Westfield Insurance issued two relevant insurance policies to OSMC, a CGL policy and an umbrella policy. The CGL policy contained a Services Furnished By Health Care Providers Exclusion that applied to the insureds’ rendering of or failure to render medical services or treatments or any health or therapeutic service or treatment, as well as the furnishing or dispensing of drugs. The umbrella policy contained a professional services exclusion that applied to the rendering or failure to render any professional service, including medical treatment or health or therapeutic service treatment. Westfield rejected the OSMC defendants’ tender of defense and initiated the subject declaratory judgment action. Notably, the OSMC defendants did not oppose Westfield’s motion for summary judgment, although the individual defendants did.
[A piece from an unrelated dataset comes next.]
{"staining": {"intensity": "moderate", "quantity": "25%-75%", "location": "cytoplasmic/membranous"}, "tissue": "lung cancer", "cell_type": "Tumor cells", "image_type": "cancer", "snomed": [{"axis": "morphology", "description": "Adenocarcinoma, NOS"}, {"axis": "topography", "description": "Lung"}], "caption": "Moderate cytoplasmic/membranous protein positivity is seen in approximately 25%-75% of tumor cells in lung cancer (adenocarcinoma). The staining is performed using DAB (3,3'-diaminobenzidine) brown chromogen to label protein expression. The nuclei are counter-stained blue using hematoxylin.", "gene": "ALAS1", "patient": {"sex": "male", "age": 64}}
Westfield initially contended that the underlying lawsuits’ allegations of negligence did not involve an “occurrence,” i.e., an accident, and involved a professional error or omission. In response, the individual defendants contended that the injuries constituted an accident because they were “unexpected” and “without intention” by the OSMC Defendants.  The district court sided with Westfield, finding that a lack of intentional wrongdoing did not convert a business error into an “accident.” Therefore, even if the OSMC defendants were negligent in their selection of NECC as a supplier, and in managing that supplier relationship, that was a professional error or omission and not an “accident” or “occurrence.”

Additionally, Westfield contended that the CGL policy’s health care exclusion and the umbrella policy’s professional services exclusion barred coverage. The district court agreed. It reasoned first that the efficient and predominant cause of the individual defendants’ injuries was the injection of the contaminated MPA into the patients’ bodies, especially since the underlying lawsuits did not allege an injury separate or independent from that caused by the injection of the contaminated MPA. The district court was nonplussed by the argument that the OSMC defendants’ negligent selection of NECC as a supplier of the MPA was a non-excluded cause of the individual defendants’ injuries. According to the district court, the individual defendants’ “creative pleading” could not escape the reality that the “immediate and efficient cause of” their injuries was the injection of the contaminated MPA. The district court also rejected the individual defendants’ argument that the term “treatment” in the exclusions could be ambiguous. In determining that the underlying lawsuits involved medical treatment, the district court found compelling that the patients signed consent forms before receiving their MPA injections.

In holding that the umbrella policy’s professional services exclusion applied to the allegations regarding the OSMC defendants’ selection of NECC as their supplier of MPA and their management of that relationship, the district court reasoned that this was reasonably related to the medical service of administering the injections to the patients, which required “professional knowledge, skill, experience, and/or training.” The district court found compelling that ASC, in particular, through its board of directors made a decision to switch from administering preservative-based MPA to preservative-free MPA and through its pharmacist consultants vetted NECC as a supplier of medications. Therefore, the district court granted summary judgment in favor of Westfield.

This decision is important for insurance practitioners, as it illustrates how courts both analyze an “occurrence” and apply “professional services” exclusions in the health care context. It is challenging today to determine with precision the parameters of health care companies’ business operations. But, given the ever-changing nature of the industry, the challenge grows. And, the challenge is especially important for insurers that need to determine the exact risks they intend to insure. Nonetheless, this decision reminds that a tightly-worded exclusion can overcome creative pleading.